### DOCUMENT PASSAGE
++++
The question, ‘what is safeguarding within the Church?’ should involve a relatively simple response. After all, safeguarding for a variety of institutions has been going on for a considerable period. To find our answer we can examine the delivery of safeguarding which has now been honed by increasing levels of expertise over 20+ years. Then there is the word itself. It implies the task of keeping others safe. The hazard that was identified in the Church and elsewhere was the sexual exploitation of the vulnerable. Children and vulnerable adults needed protecting from sexual predation by others, especially those in positions of authority. Thus, everyone in the church needed to be sensitised to the possibility of such a crime taking place. ‘Together’, the slogan might run, ‘we can make sexual abuse in the Church disappear’.
So far, I have said nothing controversial. Problems begin to appear when we examine the actual minutiae of safeguarding practice. The question arises. Who are the people to make the vulnerable safe? Up till now the background discipline of most professional safeguarding officers (SOs) seems to be Social Work. That would involve a training well equipped to look at complex situations and offer judgments about what is going on. Assessing character and making assessments of risk has always been part of a social worker’s daily routine. Such a background covers many of the required skills for safeguarding including the training of others. But there are additional issues. People at risk may need legal protection and so SOs require some legal knowledge comparable to police officers. The assistant SO in my own diocese has a background in police work.
++++
### TASKS
- 1) In the passage on Church safeguarding, what seems to be the background discipline of most professional safeguarding officers?
- 2) Please say whether each statement agrees with the passage on Church safeguarding, answering yes or no and quoting the words that decide it: (a) Safeguarding practice has been refined over more than twenty years. (b) The assistant safeguarding officer in the writer's diocese comes from a Social Work background. (c) The hazard identified in the Church was financial misconduct by those in authority.
- 3) Extend the passage on Church safeguarding past its final sentence.

Stored data entries
++++
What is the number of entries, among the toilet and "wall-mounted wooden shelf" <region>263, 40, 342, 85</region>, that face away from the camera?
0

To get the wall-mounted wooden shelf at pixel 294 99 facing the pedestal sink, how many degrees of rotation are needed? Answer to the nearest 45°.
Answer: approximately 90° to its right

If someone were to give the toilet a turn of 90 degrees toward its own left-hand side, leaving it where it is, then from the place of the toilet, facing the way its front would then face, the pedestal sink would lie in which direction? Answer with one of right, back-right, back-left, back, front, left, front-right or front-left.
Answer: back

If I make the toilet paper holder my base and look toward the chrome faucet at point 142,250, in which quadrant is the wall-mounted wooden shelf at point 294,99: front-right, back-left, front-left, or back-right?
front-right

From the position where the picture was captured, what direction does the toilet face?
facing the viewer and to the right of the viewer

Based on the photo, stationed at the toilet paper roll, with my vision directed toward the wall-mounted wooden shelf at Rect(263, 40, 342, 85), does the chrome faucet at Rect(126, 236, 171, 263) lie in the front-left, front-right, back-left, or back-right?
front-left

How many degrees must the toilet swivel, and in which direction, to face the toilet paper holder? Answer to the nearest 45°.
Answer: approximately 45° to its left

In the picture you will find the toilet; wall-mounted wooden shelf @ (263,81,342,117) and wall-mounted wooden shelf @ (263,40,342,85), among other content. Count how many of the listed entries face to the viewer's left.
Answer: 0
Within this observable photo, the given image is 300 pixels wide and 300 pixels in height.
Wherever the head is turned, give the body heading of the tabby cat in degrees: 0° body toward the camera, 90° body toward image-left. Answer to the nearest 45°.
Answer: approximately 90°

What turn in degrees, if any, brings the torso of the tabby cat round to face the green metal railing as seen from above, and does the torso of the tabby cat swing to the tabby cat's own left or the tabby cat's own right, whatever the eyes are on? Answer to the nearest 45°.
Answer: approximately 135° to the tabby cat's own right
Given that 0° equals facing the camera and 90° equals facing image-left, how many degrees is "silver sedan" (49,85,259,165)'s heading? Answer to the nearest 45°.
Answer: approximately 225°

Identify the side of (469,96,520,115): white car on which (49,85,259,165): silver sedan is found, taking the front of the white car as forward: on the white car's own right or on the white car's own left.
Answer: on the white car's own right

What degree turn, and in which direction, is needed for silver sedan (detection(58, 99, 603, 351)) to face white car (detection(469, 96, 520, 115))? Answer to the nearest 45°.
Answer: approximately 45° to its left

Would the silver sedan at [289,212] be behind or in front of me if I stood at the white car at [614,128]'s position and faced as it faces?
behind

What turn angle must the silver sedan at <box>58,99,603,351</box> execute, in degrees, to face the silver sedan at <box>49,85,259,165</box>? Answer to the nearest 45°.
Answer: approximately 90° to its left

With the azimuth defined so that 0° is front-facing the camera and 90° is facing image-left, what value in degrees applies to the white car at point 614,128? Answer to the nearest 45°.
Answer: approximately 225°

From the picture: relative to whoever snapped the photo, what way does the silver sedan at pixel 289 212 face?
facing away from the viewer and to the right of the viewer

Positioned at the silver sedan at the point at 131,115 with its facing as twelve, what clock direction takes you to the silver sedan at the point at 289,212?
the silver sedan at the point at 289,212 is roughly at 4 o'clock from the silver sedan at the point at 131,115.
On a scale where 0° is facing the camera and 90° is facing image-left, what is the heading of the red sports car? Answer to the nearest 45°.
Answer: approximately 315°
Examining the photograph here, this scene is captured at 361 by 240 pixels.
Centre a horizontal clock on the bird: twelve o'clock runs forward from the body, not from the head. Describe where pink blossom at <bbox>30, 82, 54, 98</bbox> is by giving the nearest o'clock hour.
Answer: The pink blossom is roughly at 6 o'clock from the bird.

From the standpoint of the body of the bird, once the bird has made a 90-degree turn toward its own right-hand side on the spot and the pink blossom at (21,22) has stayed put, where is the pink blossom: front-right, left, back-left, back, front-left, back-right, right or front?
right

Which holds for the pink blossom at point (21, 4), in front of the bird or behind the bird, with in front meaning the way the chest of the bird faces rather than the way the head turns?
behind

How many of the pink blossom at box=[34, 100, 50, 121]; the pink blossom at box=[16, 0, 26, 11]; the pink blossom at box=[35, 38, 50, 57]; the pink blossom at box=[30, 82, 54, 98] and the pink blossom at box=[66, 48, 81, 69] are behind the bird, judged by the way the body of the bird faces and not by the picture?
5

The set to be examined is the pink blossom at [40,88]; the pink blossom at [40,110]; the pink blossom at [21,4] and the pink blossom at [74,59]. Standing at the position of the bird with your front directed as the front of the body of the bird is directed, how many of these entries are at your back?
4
++++
### RESPONSES TO THE EXERCISE
- 1) Social Work.

- 2)
(a) Yes: "honed by increasing levels of expertise over 20+ years."
(b) No: "The assistant SO in my own diocese has a background in police work."
(c) No: "The hazard that was identified in the Church and elsewhere was the sexual exploitation of the vulnerable."

- 3)
The potential skills that might be needed for SOs go further. Safeguarding work operates within the context of institutions. Do the SOs need some expertise in social psychology? Are they able to analyse the convoluted power structures that seem to lie behind many examples of abusive behaviour in church communities? Perpetrators also may have complex personality disorders. Do the SOs need to understand these and, more important, identify them before abuse actually happens? Then there are all the reports that have been written since the turn of the century cataloguing failures and weakness in safeguarding practice. Has the SO taken the trouble to read all of these to note the recommendations for the future? What about the needs of those who have been already abused? Are these needs part of the responsibility of the SOs? Should they be concerned whether such identified survivors are being cared adequately by the institution that abused them? Does their job description and the resources provided for the post allow them to hand on such victims/survivors to others for care? When the needs are not psychological but practical – housing, finance etc., are there accessible bodies to assist and deal with this side of things?
The questions I have asked would seem to suggest that safeguarding is now a huge and complex issue. In trying to answer my series of hypothetical questions about the skills required for SOs, the reader can see that it is not practicable to expect any individual, even at a national level, to be trained in so many disciplines. This is not a criticism of the individual integrity and ability of SOs. No one can operate to fulfil all the potentials demands of this job as it has evolved over the past twenty years. SOs did not exist until the 90s and they were then created to respond to a crisis within the church. It might be claimed that at the beginning of safeguarding, it was a job that involved few specialist skills beyond keeping a good filing system. Now the profession has become almost impossible to do unless, as sometimes happens, the job is tightly defined. The inability or unwillingness of SOs to offer support to survivors of abuse in many dioceses may simply be because they have neither the skills, time or practical resources to do it. If the SOs and the bishops who employ them try to keep all safeguarding activity within the diocesan structures, it is likely that some potential aspects of safeguarding will simply not happen.
One solution to the massive complexity and multi-disciplinary nature of safeguarding is simply to recognise that it cannot be delivered in all its aspects unless parts of it are outsourced to other organisations. Such an idea has been resisted and the Anglican House of Bishops seem unwilling to let go of any of their control over the process. This desire to keep everything ‘in-house’ was seen in the proceedings of the IICSA hearings. Bishops and other church authorities were clearly and painfully out of their depth in the way they had failed to manage safeguarding even over the past twenty years. When files go missing (or get flooded/burnt!), important information is not shared and unprofessional rivalries are allowed to interfere with the process of safeguarding, it is clear that something needs to change. No doubt the Independent Inquiry will have their thoughts on precisely what these changes should be. Clearly the present structures are not fit for purpose.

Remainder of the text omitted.